● **Records to use**:
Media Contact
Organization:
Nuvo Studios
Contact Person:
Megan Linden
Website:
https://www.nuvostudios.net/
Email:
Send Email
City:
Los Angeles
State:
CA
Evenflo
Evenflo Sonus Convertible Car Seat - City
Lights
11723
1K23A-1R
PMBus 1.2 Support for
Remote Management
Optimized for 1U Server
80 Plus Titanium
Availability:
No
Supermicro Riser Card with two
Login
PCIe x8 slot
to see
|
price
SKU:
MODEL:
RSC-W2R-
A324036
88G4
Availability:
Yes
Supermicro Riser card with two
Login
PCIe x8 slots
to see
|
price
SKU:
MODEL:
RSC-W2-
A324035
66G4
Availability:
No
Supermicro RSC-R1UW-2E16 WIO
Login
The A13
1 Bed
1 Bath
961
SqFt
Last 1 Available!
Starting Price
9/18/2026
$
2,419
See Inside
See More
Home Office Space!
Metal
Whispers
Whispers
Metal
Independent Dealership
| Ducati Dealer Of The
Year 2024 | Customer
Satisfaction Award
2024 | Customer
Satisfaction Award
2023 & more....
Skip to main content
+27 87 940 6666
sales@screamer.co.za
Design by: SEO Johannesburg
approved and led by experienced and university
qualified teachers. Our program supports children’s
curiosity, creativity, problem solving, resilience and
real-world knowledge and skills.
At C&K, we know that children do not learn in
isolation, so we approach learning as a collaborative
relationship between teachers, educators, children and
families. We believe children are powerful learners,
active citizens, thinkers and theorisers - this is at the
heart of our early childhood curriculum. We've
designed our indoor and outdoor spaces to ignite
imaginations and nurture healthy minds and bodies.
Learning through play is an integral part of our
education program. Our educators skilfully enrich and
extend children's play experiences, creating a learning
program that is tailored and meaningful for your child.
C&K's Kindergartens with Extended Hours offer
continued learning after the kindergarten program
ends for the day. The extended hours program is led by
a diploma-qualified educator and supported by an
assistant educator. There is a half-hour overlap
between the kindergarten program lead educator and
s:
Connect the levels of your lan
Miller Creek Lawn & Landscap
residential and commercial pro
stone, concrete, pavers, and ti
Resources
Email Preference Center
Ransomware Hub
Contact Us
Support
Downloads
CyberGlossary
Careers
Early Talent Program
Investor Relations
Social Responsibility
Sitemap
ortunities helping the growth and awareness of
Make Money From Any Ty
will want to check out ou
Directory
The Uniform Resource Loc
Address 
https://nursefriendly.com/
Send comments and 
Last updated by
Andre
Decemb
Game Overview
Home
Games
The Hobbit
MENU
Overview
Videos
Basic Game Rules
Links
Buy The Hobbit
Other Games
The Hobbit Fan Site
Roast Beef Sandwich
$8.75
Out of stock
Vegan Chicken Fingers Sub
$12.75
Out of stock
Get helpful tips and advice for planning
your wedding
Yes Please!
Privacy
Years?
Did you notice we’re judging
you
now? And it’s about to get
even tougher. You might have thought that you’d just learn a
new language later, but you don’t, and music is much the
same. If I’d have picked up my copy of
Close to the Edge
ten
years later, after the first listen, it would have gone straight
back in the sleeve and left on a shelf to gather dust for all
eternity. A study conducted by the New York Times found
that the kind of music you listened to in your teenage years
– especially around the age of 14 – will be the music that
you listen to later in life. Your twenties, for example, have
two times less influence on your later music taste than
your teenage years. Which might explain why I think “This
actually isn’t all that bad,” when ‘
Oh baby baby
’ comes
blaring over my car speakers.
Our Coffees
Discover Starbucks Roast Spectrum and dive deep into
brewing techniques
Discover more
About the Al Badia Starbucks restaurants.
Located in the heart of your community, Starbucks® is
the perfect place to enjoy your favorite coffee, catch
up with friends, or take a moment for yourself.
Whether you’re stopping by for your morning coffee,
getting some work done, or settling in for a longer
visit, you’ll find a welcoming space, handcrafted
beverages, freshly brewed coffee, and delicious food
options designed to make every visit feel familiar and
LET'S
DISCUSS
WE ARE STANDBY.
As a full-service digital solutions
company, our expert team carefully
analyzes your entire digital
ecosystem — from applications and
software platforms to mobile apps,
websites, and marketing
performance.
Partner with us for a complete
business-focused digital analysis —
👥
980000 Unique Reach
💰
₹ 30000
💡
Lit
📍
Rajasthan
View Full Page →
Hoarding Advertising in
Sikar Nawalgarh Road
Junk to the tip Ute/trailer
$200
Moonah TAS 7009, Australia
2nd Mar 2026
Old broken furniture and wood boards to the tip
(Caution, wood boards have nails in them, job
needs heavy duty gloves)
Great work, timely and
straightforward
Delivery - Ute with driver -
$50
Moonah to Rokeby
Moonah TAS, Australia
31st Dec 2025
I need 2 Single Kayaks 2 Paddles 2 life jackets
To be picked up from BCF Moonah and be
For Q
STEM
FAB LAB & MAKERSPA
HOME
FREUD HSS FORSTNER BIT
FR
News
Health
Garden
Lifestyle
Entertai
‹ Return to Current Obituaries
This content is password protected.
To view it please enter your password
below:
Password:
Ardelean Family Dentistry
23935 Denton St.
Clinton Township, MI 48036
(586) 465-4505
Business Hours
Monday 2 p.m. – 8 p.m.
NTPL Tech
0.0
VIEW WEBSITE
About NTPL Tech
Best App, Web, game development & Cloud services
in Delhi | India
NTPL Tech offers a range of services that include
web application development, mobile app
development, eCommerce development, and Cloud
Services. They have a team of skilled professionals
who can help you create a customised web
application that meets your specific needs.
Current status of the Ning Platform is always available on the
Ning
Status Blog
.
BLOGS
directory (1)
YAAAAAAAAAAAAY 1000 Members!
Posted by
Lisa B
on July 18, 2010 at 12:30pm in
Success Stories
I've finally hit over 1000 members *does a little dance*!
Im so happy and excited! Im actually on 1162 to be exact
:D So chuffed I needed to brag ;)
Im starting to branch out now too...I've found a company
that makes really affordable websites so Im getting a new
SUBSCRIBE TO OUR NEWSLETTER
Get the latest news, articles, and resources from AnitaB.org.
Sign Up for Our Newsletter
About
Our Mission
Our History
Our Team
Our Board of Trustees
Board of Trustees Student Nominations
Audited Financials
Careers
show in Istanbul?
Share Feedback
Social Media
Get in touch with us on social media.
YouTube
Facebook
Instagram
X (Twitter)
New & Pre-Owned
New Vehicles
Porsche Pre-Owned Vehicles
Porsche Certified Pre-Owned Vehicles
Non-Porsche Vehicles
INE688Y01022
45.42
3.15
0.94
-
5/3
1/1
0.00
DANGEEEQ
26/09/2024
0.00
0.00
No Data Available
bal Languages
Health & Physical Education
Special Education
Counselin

● **Brief**:
Reproduce every line of the records above verbatim, in the same order, without changing, adding, or leaving out anything.

● **The completed task**:
Media Contact
Organization:
Nuvo Studios
Contact Person:
Megan Linden
Website:
https://www.nuvostudios.net/
Email:
Send Email
City:
Los Angeles
State:
CA
Evenflo
Evenflo Sonus Convertible Car Seat - City
Lights
11723
1K23A-1R
PMBus 1.2 Support for
Remote Management
Optimized for 1U Server
80 Plus Titanium
Availability:
No
Supermicro Riser Card with two
Login
PCIe x8 slot
to see
|
price
SKU:
MODEL:
RSC-W2R-
A324036
88G4
Availability:
Yes
Supermicro Riser card with two
Login
PCIe x8 slots
to see
|
price
SKU:
MODEL:
RSC-W2-
A324035
66G4
Availability:
No
Supermicro RSC-R1UW-2E16 WIO
Login
The A13
1 Bed
1 Bath
961
SqFt
Last 1 Available!
Starting Price
9/18/2026
$
2,419
See Inside
See More
Home Office Space!
Metal
Whispers
Whispers
Metal
Independent Dealership
| Ducati Dealer Of The
Year 2024 | Customer
Satisfaction Award
2024 | Customer
Satisfaction Award
2023 & more....
Skip to main content
+27 87 940 6666
sales@screamer.co.za
Design by: SEO Johannesburg
approved and led by experienced and university
qualified teachers. Our program supports children’s
curiosity, creativity, problem solving, resilience and
real-world knowledge and skills.
At C&K, we know that children do not learn in
isolation, so we approach learning as a collaborative
relationship between teachers, educators, children and
families. We believe children are powerful learners,
active citizens, thinkers and theorisers - this is at the
heart of our early childhood curriculum. We've
designed our indoor and outdoor spaces to ignite
imaginations and nurture healthy minds and bodies.
Learning through play is an integral part of our
education program. Our educators skilfully enrich and
extend children's play experiences, creating a learning
program that is tailored and meaningful for your child.
C&K's Kindergartens with Extended Hours offer
continued learning after the kindergarten program
ends for the day. The extended hours program is led by
a diploma-qualified educator and supported by an
assistant educator. There is a half-hour overlap
between the kindergarten program lead educator and
s:
Connect the levels of your lan
Miller Creek Lawn & Landscap
residential and commercial pro
stone, concrete, pavers, and ti
Resources
Email Preference Center
Ransomware Hub
Contact Us
Support
Downloads
CyberGlossary
Careers
Early Talent Program
Investor Relations
Social Responsibility
Sitemap
ortunities helping the growth and awareness of
Make Money From Any Ty
will want to check out ou
Directory
The Uniform Resource Loc
Address 
https://nursefriendly.com/
Send comments and 
Last updated by
Andre
Decemb
Game Overview
Home
Games
The Hobbit
MENU
Overview
Videos
Basic Game Rules
Links
Buy The Hobbit
Other Games
The Hobbit Fan Site
Roast Beef Sandwich
$8.75
Out of stock
Vegan Chicken Fingers Sub
$12.75
Out of stock
Get helpful tips and advice for planning
your wedding
Yes Please!
Privacy
Years?
Did you notice we’re judging
you
now? And it’s about to get
even tougher. You might have thought that you’d just learn a
new language later, but you don’t, and music is much the
same. If I’d have picked up my copy of
Close to the Edge
ten
years later, after the first listen, it would have gone straight
back in the sleeve and left on a shelf to gather dust for all
eternity. A study conducted by the New York Times found
that the kind of music you listened to in your teenage years
– especially around the age of 14 – will be the music that
you listen to later in life. Your twenties, for example, have
two times less influence on your later music taste than
your teenage years. Which might explain why I think “This
actually isn’t all that bad,” when ‘
Oh baby baby
’ comes
blaring over my car speakers.
Our Coffees
Discover Starbucks Roast Spectrum and dive deep into
brewing techniques
Discover more
About the Al Badia Starbucks restaurants.
Located in the heart of your community, Starbucks® is
the perfect place to enjoy your favorite coffee, catch
up with friends, or take a moment for yourself.
Whether you’re stopping by for your morning coffee,
getting some work done, or settling in for a longer
visit, you’ll find a welcoming space, handcrafted
beverages, freshly brewed coffee, and delicious food
options designed to make every visit feel familiar and
LET'S
DISCUSS
WE ARE STANDBY.
As a full-service digital solutions
company, our expert team carefully
analyzes your entire digital
ecosystem — from applications and
software platforms to mobile apps,
websites, and marketing
performance.
Partner with us for a complete
business-focused digital analysis —
👥
980000 Unique Reach
💰
₹ 30000
💡
Lit
📍
Rajasthan
View Full Page →
Hoarding Advertising in
Sikar Nawalgarh Road
Junk to the tip Ute/trailer
$200
Moonah TAS 7009, Australia
2nd Mar 2026
Old broken furniture and wood boards to the tip
(Caution, wood boards have nails in them, job
needs heavy duty gloves)
Great work, timely and
straightforward
Delivery - Ute with driver -
$50
Moonah to Rokeby
Moonah TAS, Australia
31st Dec 2025
I need 2 Single Kayaks 2 Paddles 2 life jackets
To be picked up from BCF Moonah and be
For Q
STEM
FAB LAB & MAKERSPA
HOME
FREUD HSS FORSTNER BIT
FR
News
Health
Garden
Lifestyle
Entertai
‹ Return to Current Obituaries
This content is password protected.
To view it please enter your password
below:
Password:
Ardelean Family Dentistry
23935 Denton St.
Clinton Township, MI 48036
(586) 465-4505
Business Hours
Monday 2 p.m. – 8 p.m.
NTPL Tech
0.0
VIEW WEBSITE
About NTPL Tech
Best App, Web, game development & Cloud services
in Delhi | India
NTPL Tech offers a range of services that include
web application development, mobile app
development, eCommerce development, and Cloud
Services. They have a team of skilled professionals
who can help you create a customised web
application that meets your specific needs.
Current status of the Ning Platform is always available on the
Ning
Status Blog
.
BLOGS
directory (1)
YAAAAAAAAAAAAY 1000 Members!
Posted by
Lisa B
on July 18, 2010 at 12:30pm in
Success Stories
I've finally hit over 1000 members *does a little dance*!
Im so happy and excited! Im actually on 1162 to be exact
:D So chuffed I needed to brag ;)
Im starting to branch out now too...I've found a company
that makes really affordable websites so Im getting a new
SUBSCRIBE TO OUR NEWSLETTER
Get the latest news, articles, and resources from AnitaB.org.
Sign Up for Our Newsletter
About
Our Mission
Our History
Our Team
Our Board of Trustees
Board of Trustees Student Nominations
Audited Financials
Careers
show in Istanbul?
Share Feedback
Social Media
Get in touch with us on social media.
YouTube
Facebook
Instagram
X (Twitter)
New & Pre-Owned
New Vehicles
Porsche Pre-Owned Vehicles
Porsche Certified Pre-Owned Vehicles
Non-Porsche Vehicles
INE688Y01022
45.42
3.15
0.94
-
5/3
1/1
0.00
DANGEEEQ
26/09/2024
0.00
0.00
No Data Available
bal Languages
Health & Physical Education
Special Education
Counselin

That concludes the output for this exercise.